La teta asustada es cine poético y a la vez realista, que no dice, sino que musita. Poblado de metáforas y alusiones a las secuelas del terror y el abuso. Pero débil como relato; apenas si tiene acción dramática y tiende a ser reiterativo, quizá a propósito.
Su extraña anécdota –un tubérculo protege la vagina de la joven protagonista para que “el asco detenga a los asquerosos”- es el eje en la descripción de ese miedo hecho cuerpo que deambula como un muerto viviente (qué diferente este contexto sociopolítico al de los entretenimientos hollywoodenses llenos de zombis). Violaciones masivas que dejaron mudas a sus víctimas, tanto como a la sociedad que las facilitó.
Una obra seca, parca, casi minimalista; obliga al espectador a completar las imágenes que faltan, a reescribir la historia difuminada en el rostro adusto y triste de ella.
Su autora, Claudia Llosa, es una peruana radicada en Barcelona, con sólida formación como cineasta, que llamó la atención con “Madeinusa”. Y sí, es sobrina, tanto del escritor Mario Vargas como del realizador Luis.
Su segundo largometraje lo vi en la Sala Garbo en compañía de dos colegas que salieron extasiados; éste ha logrado impresionantes galardones, como el Oso de Oro en Berlín y primeros lugares en los festivales latinoamericanos como La Habana, Bogotá, Guadalajara y Mar de Plata. Asimismo, la nominación al Goya y al Óscar. Sin embargo, en su propio país ha sido polémico, y pese a estas distinciones nos parece difícil de asimilar. Su recorrido recuerda al de “Ciudad de Dios”, también ambientada en un asentamiento pobre y periférico. Pero la expresiva y paradójica vitalidad de la primera, contrasta con esta melancólica pintura.

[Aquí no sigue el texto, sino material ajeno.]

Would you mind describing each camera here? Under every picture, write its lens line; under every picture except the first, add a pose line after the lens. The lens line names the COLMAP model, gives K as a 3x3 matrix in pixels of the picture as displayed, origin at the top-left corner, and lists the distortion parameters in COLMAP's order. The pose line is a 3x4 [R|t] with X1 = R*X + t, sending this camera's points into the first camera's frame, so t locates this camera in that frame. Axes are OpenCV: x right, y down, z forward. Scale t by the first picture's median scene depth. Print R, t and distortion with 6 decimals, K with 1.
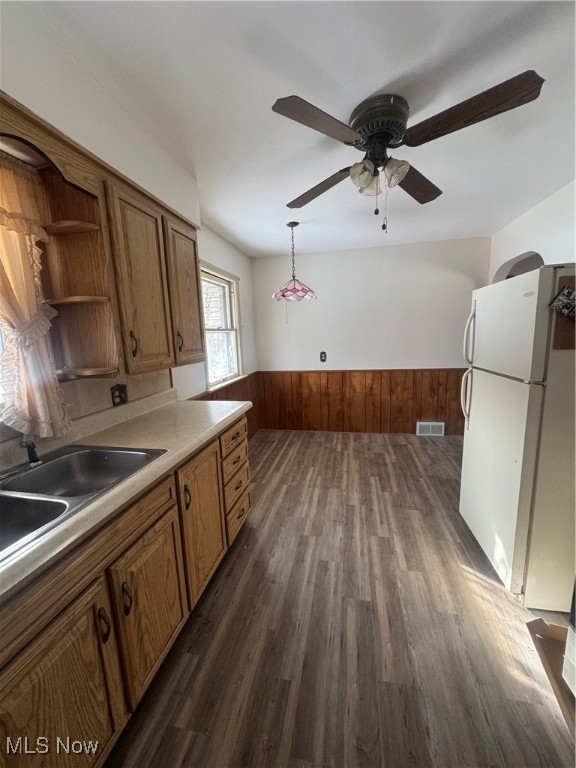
lens RADIAL K [[305.4, 0, 289.0], [0, 305.4, 382.8], [0, 0, 1]] dist [-0.001948, 0.000220]
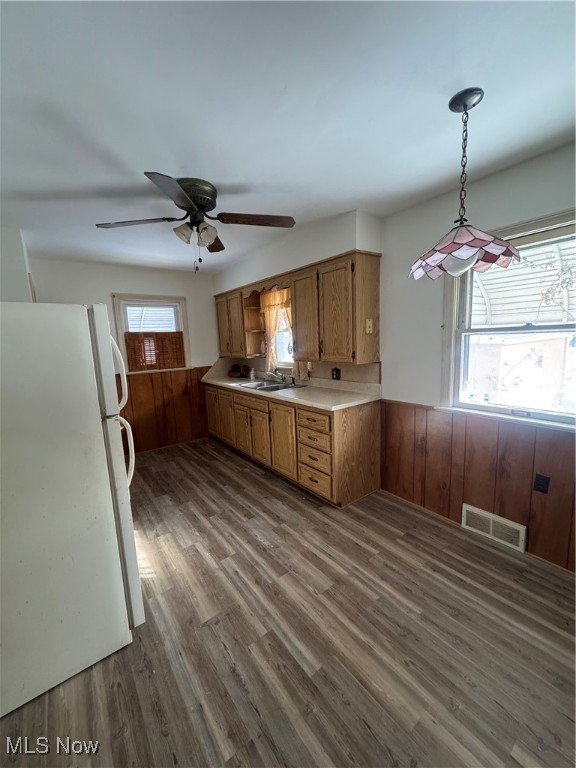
lens RADIAL K [[305.4, 0, 289.8], [0, 305.4, 384.9], [0, 0, 1]] dist [-0.001948, 0.000220]
pose [[-0.653386, 0.170244, -0.737634, 0.774192], [-0.058996, 0.959971, 0.273817, -0.305529], [0.754723, 0.222426, -0.617188, 1.578861]]
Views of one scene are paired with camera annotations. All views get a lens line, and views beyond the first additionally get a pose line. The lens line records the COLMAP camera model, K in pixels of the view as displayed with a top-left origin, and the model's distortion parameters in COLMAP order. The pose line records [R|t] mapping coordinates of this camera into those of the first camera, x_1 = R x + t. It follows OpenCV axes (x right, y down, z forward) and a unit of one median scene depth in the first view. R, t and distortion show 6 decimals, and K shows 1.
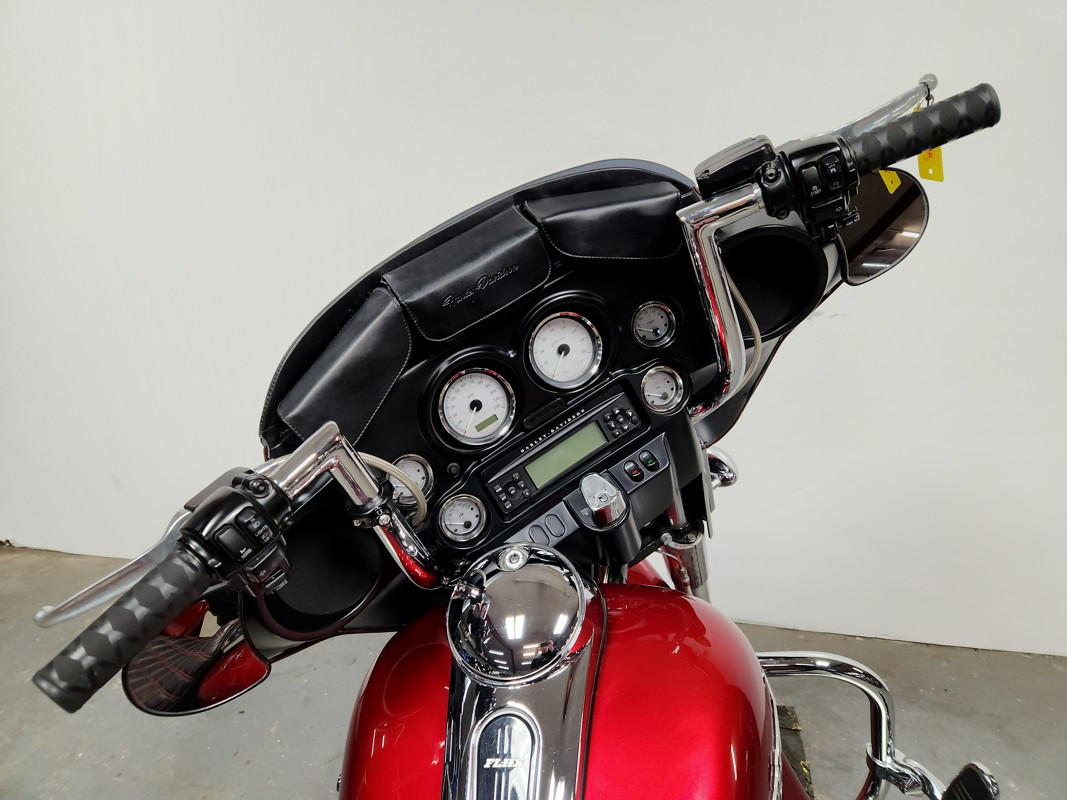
lens RADIAL K [[695.0, 0, 550.5], [0, 695.0, 377.7], [0, 0, 1]] dist [0.024578, -0.004472]
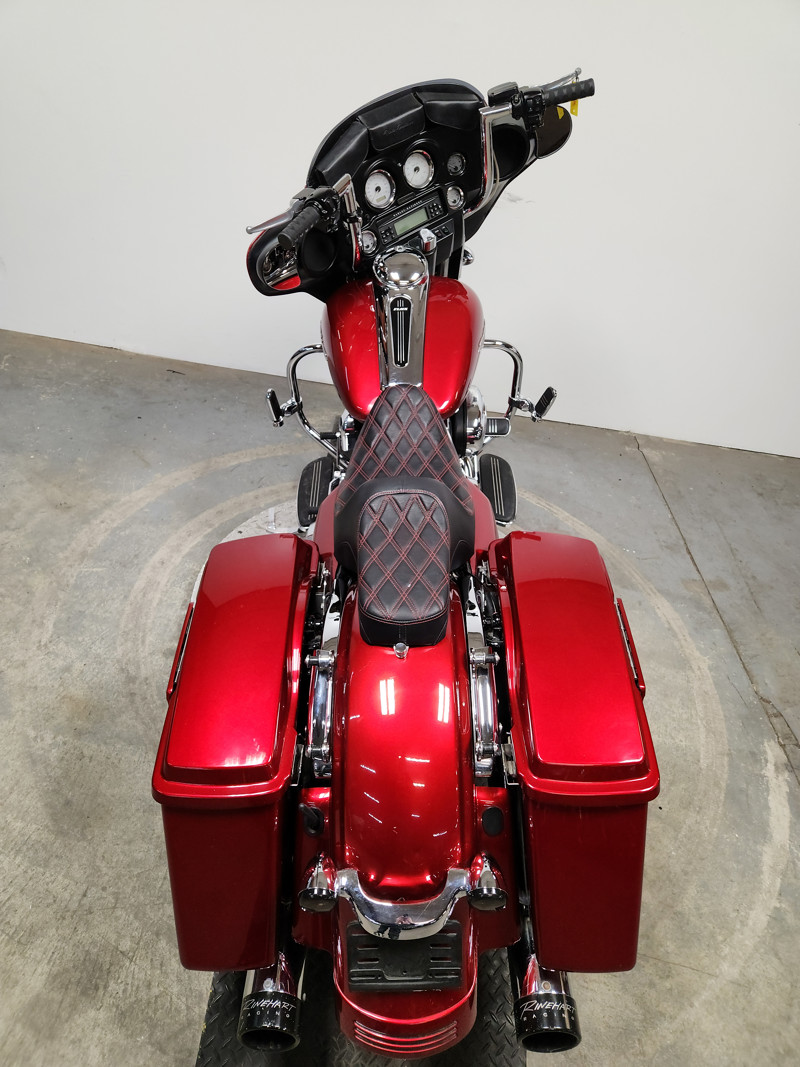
lens RADIAL K [[695.0, 0, 406.8], [0, 695.0, 527.0], [0, 0, 1]] dist [0.024578, -0.004472]
pose [[0.967218, 0.043623, 0.250172, -0.596309], [-0.116406, 0.951702, 0.284101, 0.475538], [-0.225696, -0.303909, 0.925581, -1.629147]]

El curioso título alude al miedo transmitido de madres a hijas durante los 80 y 90, cuando la violencia de las guerrillas (especialmente Sendero Luminoso) y el ejército asolaron con pueblos enteros (el departamento de Ayacucho fue el más castigado). Esa expresión se refiere a un alma que teme y se esconde, y condena a su portadora a vagar sin rumbo, aterrada.
La violencia senderista surgió como respuesta obtusa –un maoísmo tropical- a una pavorosa injusticia centenaria y provocó una atroz represión gubernamental. Es uno de los peores ejemplos de destrucción sistemática de pueblos y etnias de nuestra mutilada América Latina.
El Perú es diez veces más extenso y mucho más diverso que Costa Rica. La fría sierra andina, la desértica costa del Pacífico y la densa selva amazónica -territorios opuestos- albergaron una rica historia aborigen, con sucesión de pueblos notables, hasta que la cultura inca fue sometida por los invasores hispanos.
Sus descendientes malviven hoy en un país fragmentado y ahíto de violencia. Lo recorrí el año pasado y me impresionó el confort de barrios como San Isidro (Miraflores), tanto como la acentuada miseria en barriadas suburbanas y los desolados conos alrededor de Lima y su centro colonial. Extendidos por la tierra yerma, aruñando el desierto, estos villorrios que solo pintan sus casas con las consignas de los políticos, siempre a medio levantar por falta de recursos y para no pagar impuestos, con frecuencia sin agua ni electricidad, sobreviven como fantasmas, pero preservan, en la mescolanza de ritos y costumbres, espacios para un ingenuo amor a la vida, esa que se les niega y a la que se aferran con fervor.
El filme muestra el mundo de los desposeídos con aciertos en su fotografía de tono documental. Es una obra de atmósferas, que revela, además, la casona de raíces coloniales que habita una pianista acaudalada, la que envidia el canto espontáneo de la triste protagonista que hace de sirvienta (ella canta en su lengua materna quechua con un dolor que apacigua el mismo canto).
Un jardinero reflexivo le facilita un tímido acercamiento a la temida masculinidad. Y finalmente ella desiste de conservar su escudo enraizado y el filme concluye con tres imágenes que combinan la modesta figura de la chica frente a la inmensidad del mar (recordé “Los 400 golpes”), la papa que se extrajo ya florida (emblema y fundamento de las culturas andinas), y, casi al margen, dos niños que juguetean, subrayado a la capacidad popular de sobrevivir con alegría en las más duras condiciones.